Great, So what posterior predictive checks would you recommend for assessing over-dispersion?

-Hunter

The histograms and density plots you show are fine.
If you want to see the effect of including a dispersion parameter vs not, then you can simply compare these plots to the same type of posterior predictive check plots from running just a binomial model on the same data.

@jd_c
Last question and again I really appreciate your help.

What exactly am I looking for in the histogram plots, Specifically in mine, that indicate that there is no over-dispersion

When running your simulation its clear that the beta-binomial distribution is better because the histograms of the pp_check is normally distributed, but I don’t see a clear pattern when looking at mine.

I’ll quote from Graphical posterior predictive checking — PPC-overview • bayesplot
“The idea behind posterior predictive checking is simple: if a model is a good fit then we should be able to use it to generate data that looks a lot like the data we observed.”

And here are the plots from the simulation (first example with very small phi):


The data histogram (dark, upper left for each plot) show that the outcome y is basically either near zero or somewhere around 100. Since the number of trials was ~100, that means that when converted to a proportion, this is either near zero or one. Very extremely dispersed if you think about a beta distribution of p. The binomial model sort of splits the difference between these two extremes and comes up with a mean value, but the generated data looks nothing like the actual observed data. The beta-binomial actually captures what is happening by modeling the extremes, as you can see it generates data that looks quite similar to the observed data (most values near zero or near 100).

Your posterior predictive checks on your data seem to cover the range of values pretty well and look reasonably similar to the observed data.

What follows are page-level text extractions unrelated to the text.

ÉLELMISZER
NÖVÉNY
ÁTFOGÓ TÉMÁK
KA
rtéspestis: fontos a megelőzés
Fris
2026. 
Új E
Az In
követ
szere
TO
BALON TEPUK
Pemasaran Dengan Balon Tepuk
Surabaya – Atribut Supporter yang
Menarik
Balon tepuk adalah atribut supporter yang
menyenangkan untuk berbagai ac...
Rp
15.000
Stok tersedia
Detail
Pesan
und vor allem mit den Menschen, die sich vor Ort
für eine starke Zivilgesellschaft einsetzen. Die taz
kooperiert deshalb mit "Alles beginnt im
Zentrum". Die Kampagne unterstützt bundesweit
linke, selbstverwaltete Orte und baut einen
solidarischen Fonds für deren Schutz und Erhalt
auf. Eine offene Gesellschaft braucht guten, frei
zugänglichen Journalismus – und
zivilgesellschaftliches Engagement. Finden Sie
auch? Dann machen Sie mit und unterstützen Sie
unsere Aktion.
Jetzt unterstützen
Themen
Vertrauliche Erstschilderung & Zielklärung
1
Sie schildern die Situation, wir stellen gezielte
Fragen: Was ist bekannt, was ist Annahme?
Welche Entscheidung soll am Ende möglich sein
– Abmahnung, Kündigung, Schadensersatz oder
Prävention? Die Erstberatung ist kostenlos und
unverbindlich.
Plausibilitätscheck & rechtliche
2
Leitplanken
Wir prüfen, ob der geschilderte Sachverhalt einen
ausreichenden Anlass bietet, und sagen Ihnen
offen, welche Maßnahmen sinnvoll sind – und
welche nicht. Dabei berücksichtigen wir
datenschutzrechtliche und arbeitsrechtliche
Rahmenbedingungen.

Try running just a binomial model brm(bf(interactions | trial(sampling_period) ~ status + day + male_degree + non_focal + status:male_degree + (1|mm(male_id,female_id)), family=binomial, data=data) and then look at posterior predictive checks. Your binomial may generate data that is a lot more concentrated than the actual data if phi for most of the data is pretty small. If it is large, then it might not look a lot different than beta binomial (as I show in the 2nd example in the simulation, with posterior predictive checks shown below, there isn’t a lot of discernable difference).